Food security impact of agricultural technology adoption under climate change Micro-evidence from Niger

Type Working Paper
Title Food security impact of agricultural technology adoption under climate change Micro-evidence from Niger
Publication (Day/Month/Year) 2014
We assess farmers' incentives and the conditioning factors that hinder or promote adoption of agricultural
technologies under climate risk and evaluate its impact on food security in Niger. We distinguish between (i)

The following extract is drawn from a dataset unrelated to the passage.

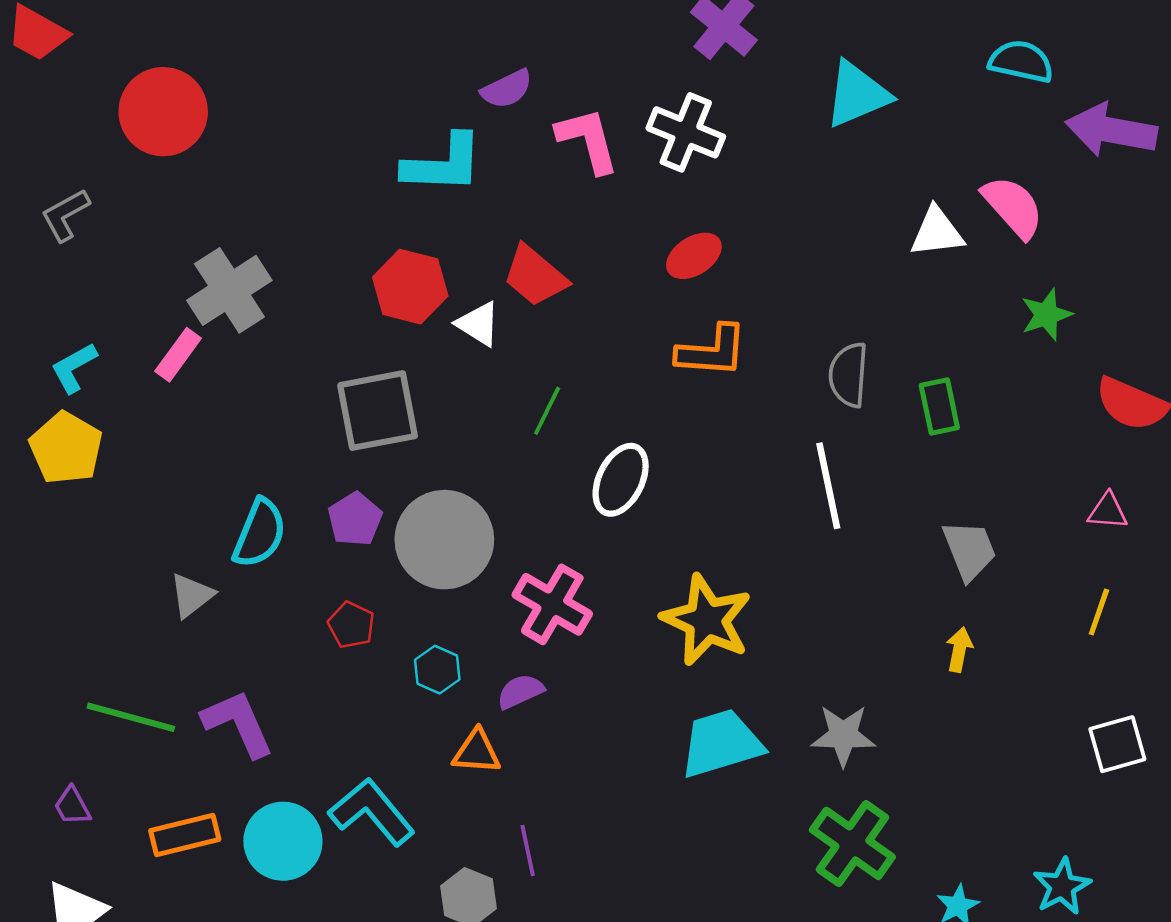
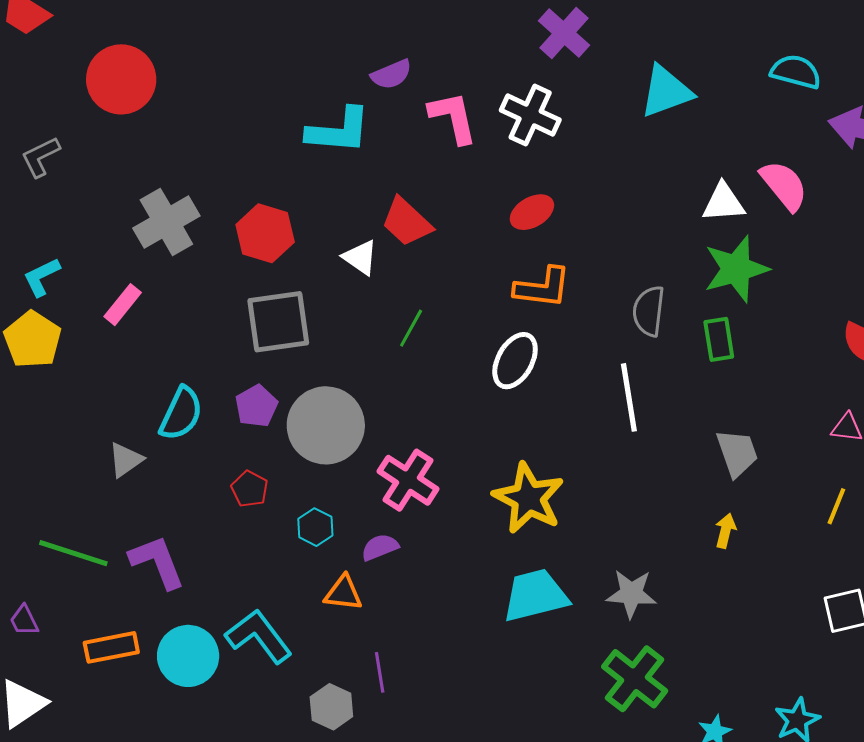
red hexagon: (410, 287) -> (265, 233), moved
green star: (1046, 315) -> (736, 269), moved, size x1.6
pink rectangle: (178, 355) -> (123, 305), moved
white ellipse: (621, 480) -> (515, 361), moved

exposure to climatic disruptions, (ii) bio-physical sensitivity to such disruptions, (iii) household adaptive
capacity in terms of farmers’ ability to prepare and adjust to the resulting stress, and, finally, (iv) system-level
adaptive capacity that serve as enabling factors for household-level adaptation. We employ multivariate
probit and instrumental variable techniques to model the selection decisions and its impact. The results
clearly indicate that while the use of modern inputs and organic fertilizers significantly improves crop
productivity, results are unclear for the impact of crop residues. Results also show that factors driving
modern input use are different than those of crop residues and organic fertilizer which can be characterized
at low investment capital requirements, higher labour requirements and longer time for results versus
modern inputs which can be characterized as higher investment capital requirements, less labour requirement
and shorter time for returns. Exposure to climatic stress and bio-physical factors are identified as key factors
that hinder or accelerate adoption. Results show that greater climate variability as represented by the
coefficient of variation of rainfall and temperature and recent climate shocks as represented by average
rainfall shortfall increases use of risk-reducing inputs such as crop residue, but reduce the use of modern
inputs. Results also show the key role of system-level adaptive capacity in governing input use decision. For
instance people who are close to extension offices and periodic markets are more likely to use modern inputs
whereas those further away are more likely to use climate-smart agricultural inputs suggesting that role
extension in promoting the use of modern inputs. Results presented have implications for understanding and
overcoming barriers to selection for each practice, distinguishing structural aspects such as exposure and
sensitivity from potential interventions at the household or system levels linked to adaptive capacity.